Now I know with FireFox/I.E you can save the page you want to view offline later but if the website has like 100's of pages that will be tiring to save each link at a time (not to mention you may likely lose count of which pages or links were done).

My reasoning is simple. I want a copy of the website purely for nothing more then offline viewing and archiving useful knowledgeable sites from being lost forever if the site shuts down or something happens to it.

Also because if I had to really pull an enduro on laptop and max out that battery likely all wifi will be turned off and not to mention if I can't get any wifi signals like if I was in the middle of a field somewhere.

Thanks in advance.

Oh if someone has some time and can archive this site for me it would be most appreciated. http://www.exrx.net/Lists/Directory.html

I absolutely love how they show all the exercises and what it each exercise does and targets and also more then one way to do the exercises if you don't have equipment.


----------



## Tim (Dec 11, 2011)

AquaNekoMobile said:


> My reasoning is simple.
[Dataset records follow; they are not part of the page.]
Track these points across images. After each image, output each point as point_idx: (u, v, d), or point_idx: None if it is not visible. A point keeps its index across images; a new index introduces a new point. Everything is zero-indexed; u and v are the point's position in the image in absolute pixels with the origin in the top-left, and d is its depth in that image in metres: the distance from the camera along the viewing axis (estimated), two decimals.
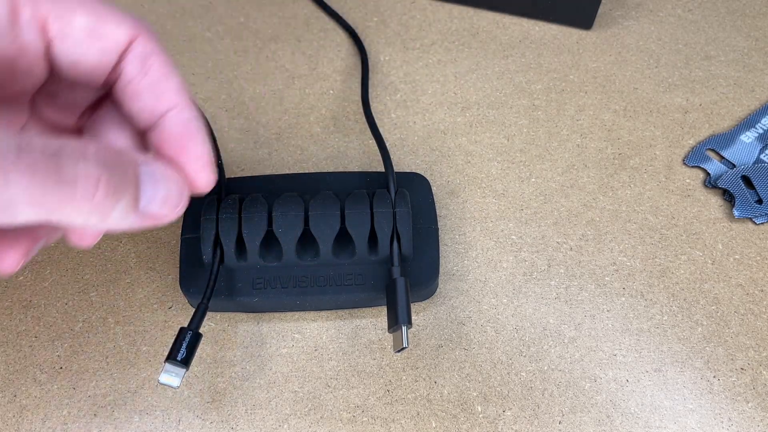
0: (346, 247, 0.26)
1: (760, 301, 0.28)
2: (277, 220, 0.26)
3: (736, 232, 0.30)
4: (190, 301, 0.27)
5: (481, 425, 0.25)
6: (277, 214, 0.26)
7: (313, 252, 0.26)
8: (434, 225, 0.28)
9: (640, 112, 0.35)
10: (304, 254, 0.26)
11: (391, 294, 0.25)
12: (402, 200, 0.26)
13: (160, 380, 0.22)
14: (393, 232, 0.26)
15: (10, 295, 0.28)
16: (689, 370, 0.26)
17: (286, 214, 0.26)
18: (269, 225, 0.26)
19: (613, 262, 0.29)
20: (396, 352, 0.24)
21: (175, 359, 0.22)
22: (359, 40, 0.38)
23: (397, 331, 0.24)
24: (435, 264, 0.27)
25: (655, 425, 0.25)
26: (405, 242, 0.26)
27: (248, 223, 0.25)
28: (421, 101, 0.35)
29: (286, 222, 0.26)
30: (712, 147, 0.33)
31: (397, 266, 0.25)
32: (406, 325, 0.24)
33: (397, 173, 0.29)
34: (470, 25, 0.39)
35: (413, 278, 0.26)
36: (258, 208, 0.26)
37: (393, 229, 0.26)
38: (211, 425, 0.25)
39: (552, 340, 0.27)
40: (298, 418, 0.25)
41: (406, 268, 0.26)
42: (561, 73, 0.37)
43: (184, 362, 0.23)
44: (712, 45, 0.38)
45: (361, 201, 0.26)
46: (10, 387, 0.26)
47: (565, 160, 0.33)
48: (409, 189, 0.28)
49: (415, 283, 0.26)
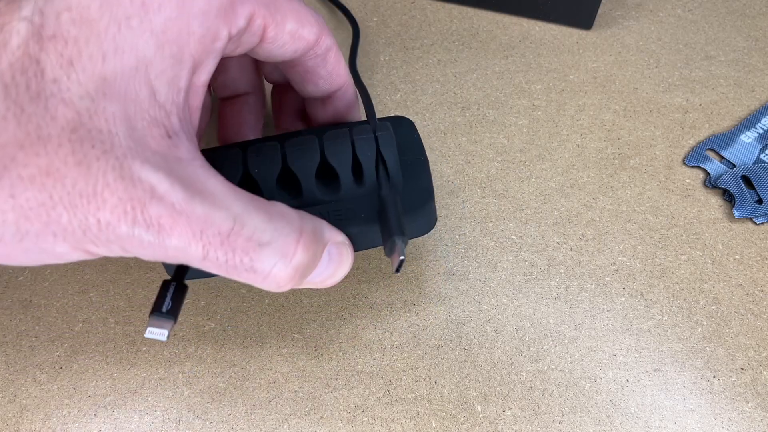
0: (329, 183, 0.25)
1: (760, 301, 0.28)
2: (253, 162, 0.24)
3: (736, 232, 0.30)
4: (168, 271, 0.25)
5: (481, 425, 0.25)
6: (252, 156, 0.24)
7: (295, 191, 0.24)
8: (423, 156, 0.26)
9: (640, 112, 0.35)
10: (286, 195, 0.24)
11: (383, 214, 0.23)
12: (383, 127, 0.25)
13: (146, 335, 0.20)
14: (377, 156, 0.24)
15: (10, 295, 0.28)
16: (689, 370, 0.26)
17: (261, 152, 0.24)
18: (245, 168, 0.24)
19: (613, 262, 0.29)
20: (395, 271, 0.22)
21: (160, 311, 0.21)
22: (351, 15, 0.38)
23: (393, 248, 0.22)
24: (428, 189, 0.25)
25: (655, 425, 0.25)
26: (391, 165, 0.24)
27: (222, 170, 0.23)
28: (421, 101, 0.35)
29: (262, 160, 0.24)
30: (712, 147, 0.33)
31: (385, 186, 0.24)
32: (400, 237, 0.22)
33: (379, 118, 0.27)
34: (470, 25, 0.39)
35: (406, 204, 0.24)
36: (231, 155, 0.24)
37: (377, 154, 0.24)
38: (211, 425, 0.25)
39: (552, 340, 0.27)
40: (298, 418, 0.25)
41: (395, 193, 0.24)
42: (561, 73, 0.37)
43: (171, 313, 0.21)
44: (712, 45, 0.38)
45: (340, 134, 0.25)
46: (10, 387, 0.26)
47: (565, 160, 0.33)
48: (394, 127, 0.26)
49: (408, 211, 0.24)
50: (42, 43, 0.16)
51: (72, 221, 0.16)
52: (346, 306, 0.28)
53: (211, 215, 0.17)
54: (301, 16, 0.22)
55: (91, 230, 0.16)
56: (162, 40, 0.17)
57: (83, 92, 0.16)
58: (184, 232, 0.17)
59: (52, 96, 0.16)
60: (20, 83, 0.15)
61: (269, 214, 0.18)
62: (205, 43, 0.18)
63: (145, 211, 0.16)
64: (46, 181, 0.16)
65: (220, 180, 0.18)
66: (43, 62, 0.16)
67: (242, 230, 0.18)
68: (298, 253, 0.19)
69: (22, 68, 0.16)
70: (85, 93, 0.16)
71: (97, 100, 0.16)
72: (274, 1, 0.20)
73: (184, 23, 0.18)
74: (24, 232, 0.16)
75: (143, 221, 0.16)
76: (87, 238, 0.16)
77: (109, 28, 0.16)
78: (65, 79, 0.16)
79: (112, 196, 0.16)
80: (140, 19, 0.17)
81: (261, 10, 0.20)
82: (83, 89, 0.16)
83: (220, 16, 0.18)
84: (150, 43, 0.17)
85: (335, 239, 0.21)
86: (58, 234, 0.16)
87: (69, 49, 0.16)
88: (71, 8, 0.16)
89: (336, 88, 0.25)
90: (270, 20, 0.20)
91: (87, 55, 0.16)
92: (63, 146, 0.16)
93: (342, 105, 0.26)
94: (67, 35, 0.16)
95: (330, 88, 0.25)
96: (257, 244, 0.18)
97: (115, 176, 0.16)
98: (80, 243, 0.16)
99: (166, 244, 0.17)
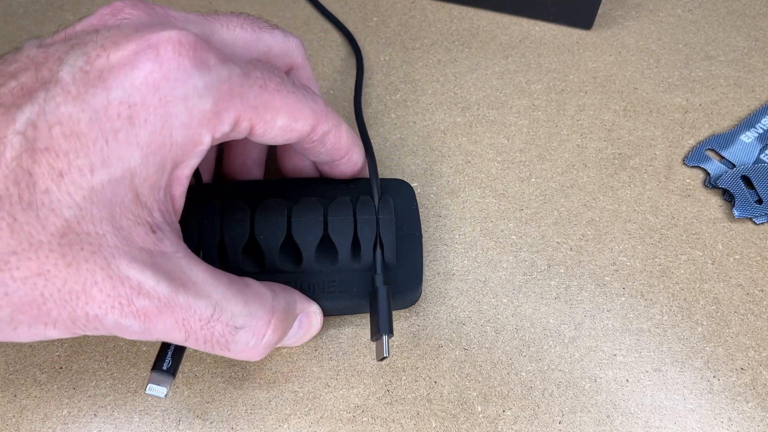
0: (328, 254, 0.26)
1: (760, 301, 0.28)
2: (259, 227, 0.25)
3: (736, 232, 0.30)
4: None
5: (481, 425, 0.25)
6: (259, 220, 0.25)
7: (296, 259, 0.26)
8: (418, 232, 0.27)
9: (640, 112, 0.35)
10: (286, 261, 0.26)
11: (374, 303, 0.24)
12: (385, 207, 0.26)
13: (147, 391, 0.22)
14: (376, 240, 0.26)
15: None
16: (689, 370, 0.26)
17: (268, 221, 0.25)
18: (251, 231, 0.25)
19: (613, 262, 0.29)
20: (378, 360, 0.24)
21: (161, 369, 0.22)
22: (355, 42, 0.38)
23: (379, 339, 0.24)
24: (418, 272, 0.27)
25: (655, 425, 0.25)
26: (388, 250, 0.26)
27: (230, 229, 0.25)
28: (421, 101, 0.35)
29: (269, 229, 0.25)
30: (712, 147, 0.33)
31: (379, 274, 0.25)
32: (387, 335, 0.23)
33: (382, 179, 0.29)
34: (470, 25, 0.39)
35: (396, 286, 0.26)
36: (239, 215, 0.25)
37: (376, 237, 0.26)
38: (211, 425, 0.25)
39: (552, 340, 0.27)
40: (298, 418, 0.25)
41: (388, 275, 0.26)
42: (561, 73, 0.37)
43: (171, 372, 0.22)
44: (712, 45, 0.38)
45: (344, 208, 0.26)
46: (10, 387, 0.26)
47: (565, 160, 0.33)
48: (394, 196, 0.28)
49: (397, 291, 0.26)
50: (35, 156, 0.16)
51: (62, 314, 0.17)
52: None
53: (193, 305, 0.19)
54: (294, 111, 0.22)
55: (79, 320, 0.18)
56: (147, 152, 0.18)
57: (72, 203, 0.17)
58: (169, 320, 0.18)
59: (42, 206, 0.17)
60: (13, 194, 0.16)
61: (245, 298, 0.21)
62: (186, 150, 0.19)
63: (132, 305, 0.18)
64: (37, 281, 0.17)
65: (202, 268, 0.20)
66: (35, 174, 0.16)
67: (221, 316, 0.20)
68: (268, 334, 0.21)
69: (15, 180, 0.16)
70: (74, 203, 0.17)
71: (85, 208, 0.17)
72: (264, 102, 0.20)
73: (167, 134, 0.18)
74: (18, 322, 0.17)
75: (130, 313, 0.18)
76: (76, 326, 0.18)
77: (97, 141, 0.17)
78: (55, 189, 0.17)
79: (100, 293, 0.17)
80: (126, 133, 0.18)
81: (247, 112, 0.20)
82: (72, 200, 0.17)
83: (203, 124, 0.19)
84: (136, 155, 0.18)
85: (306, 310, 0.24)
86: (48, 324, 0.18)
87: (60, 161, 0.17)
88: (62, 123, 0.17)
89: (340, 158, 0.26)
90: (257, 120, 0.21)
91: (76, 168, 0.17)
92: (53, 251, 0.17)
93: (347, 168, 0.27)
94: (58, 148, 0.17)
95: (332, 160, 0.26)
96: (234, 327, 0.20)
97: (104, 275, 0.17)
98: (70, 330, 0.18)
99: (152, 331, 0.18)
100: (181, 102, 0.18)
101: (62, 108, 0.17)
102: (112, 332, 0.18)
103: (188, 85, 0.18)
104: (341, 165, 0.26)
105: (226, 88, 0.19)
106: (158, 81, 0.18)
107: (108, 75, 0.17)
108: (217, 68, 0.19)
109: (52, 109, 0.17)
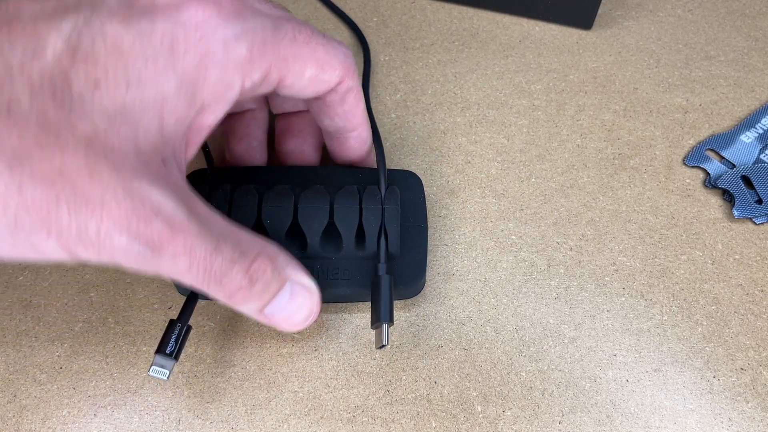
0: (333, 242, 0.26)
1: (760, 301, 0.28)
2: (266, 212, 0.26)
3: (736, 232, 0.30)
4: (180, 292, 0.27)
5: (481, 425, 0.25)
6: (267, 205, 0.26)
7: (301, 245, 0.26)
8: (424, 224, 0.28)
9: (640, 112, 0.35)
10: (291, 247, 0.26)
11: (376, 291, 0.25)
12: (392, 197, 0.26)
13: (150, 373, 0.22)
14: (381, 229, 0.26)
15: (10, 295, 0.28)
16: (689, 370, 0.26)
17: (275, 206, 0.26)
18: (259, 216, 0.26)
19: (613, 262, 0.29)
20: (377, 348, 0.24)
21: (164, 352, 0.22)
22: (363, 36, 0.38)
23: (379, 327, 0.24)
24: (422, 263, 0.27)
25: (655, 425, 0.25)
26: (392, 240, 0.26)
27: (238, 213, 0.26)
28: (421, 101, 0.35)
29: (275, 213, 0.26)
30: (712, 147, 0.33)
31: (382, 263, 0.26)
32: (388, 323, 0.24)
33: (391, 170, 0.29)
34: (470, 25, 0.39)
35: (399, 276, 0.26)
36: (248, 199, 0.26)
37: (381, 226, 0.26)
38: (211, 425, 0.25)
39: (552, 340, 0.27)
40: (298, 418, 0.25)
41: (392, 265, 0.26)
42: (561, 73, 0.37)
43: (174, 355, 0.23)
44: (712, 45, 0.38)
45: (350, 196, 0.26)
46: (10, 387, 0.26)
47: (565, 160, 0.33)
48: (402, 187, 0.28)
49: (400, 281, 0.26)
50: (74, 61, 0.17)
51: (71, 223, 0.17)
52: (346, 306, 0.28)
53: (202, 233, 0.19)
54: (323, 63, 0.23)
55: (87, 235, 0.17)
56: (181, 82, 0.19)
57: (103, 112, 0.17)
58: (180, 246, 0.18)
59: (74, 109, 0.17)
60: (47, 91, 0.16)
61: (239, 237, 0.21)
62: (217, 91, 0.20)
63: (149, 226, 0.17)
64: (57, 180, 0.16)
65: (204, 204, 0.20)
66: (71, 78, 0.17)
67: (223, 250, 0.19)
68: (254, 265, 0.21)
69: (51, 78, 0.17)
70: (105, 113, 0.17)
71: (115, 121, 0.17)
72: (294, 53, 0.21)
73: (202, 70, 0.19)
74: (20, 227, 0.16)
75: (143, 236, 0.17)
76: (80, 240, 0.17)
77: (137, 60, 0.18)
78: (89, 96, 0.17)
79: (118, 209, 0.17)
80: (166, 60, 0.18)
81: (278, 63, 0.21)
82: (104, 109, 0.17)
83: (237, 68, 0.20)
84: (171, 82, 0.18)
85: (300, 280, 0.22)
86: (52, 233, 0.17)
87: (98, 71, 0.17)
88: (106, 35, 0.17)
89: (351, 129, 0.26)
90: (287, 71, 0.22)
91: (113, 80, 0.17)
92: (78, 153, 0.16)
93: (356, 144, 0.27)
94: (97, 59, 0.17)
95: (344, 126, 0.26)
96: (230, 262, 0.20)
97: (125, 192, 0.17)
98: (70, 244, 0.17)
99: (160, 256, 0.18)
100: (219, 43, 0.19)
101: (107, 26, 0.17)
102: (114, 258, 0.17)
103: (227, 29, 0.19)
104: (350, 139, 0.27)
105: (260, 38, 0.20)
106: (200, 22, 0.19)
107: (153, 11, 0.18)
108: (252, 19, 0.20)
109: (98, 24, 0.17)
I want a copy of the website purely for nothing more then offline viewing and archiving useful knowledgeable sites from being lost forever if the site shuts down or something happens to it.


google way back machine


----------



## AquaNekoMobile (Feb 26, 2010)

Other then the 'way back machine' which does -NOT- work for the 'steal this wiki' website (a take on the 'steal this book') when the site canceled all bot crawlers.


----------



## Kajendra (Dec 12, 2010)

Hey there 
The program I used when I would download all of a website for reading it later on was HTTrack @ http://www.httrack.com/

This program is open source and allows you to download a website recursively and gives the option to download the links pointing to the website on the pages you download if I am not mistaken 

Check it out and let me know if it works 
Been a while of me using it so not sure if I remember but It was pretty easy to configure


----------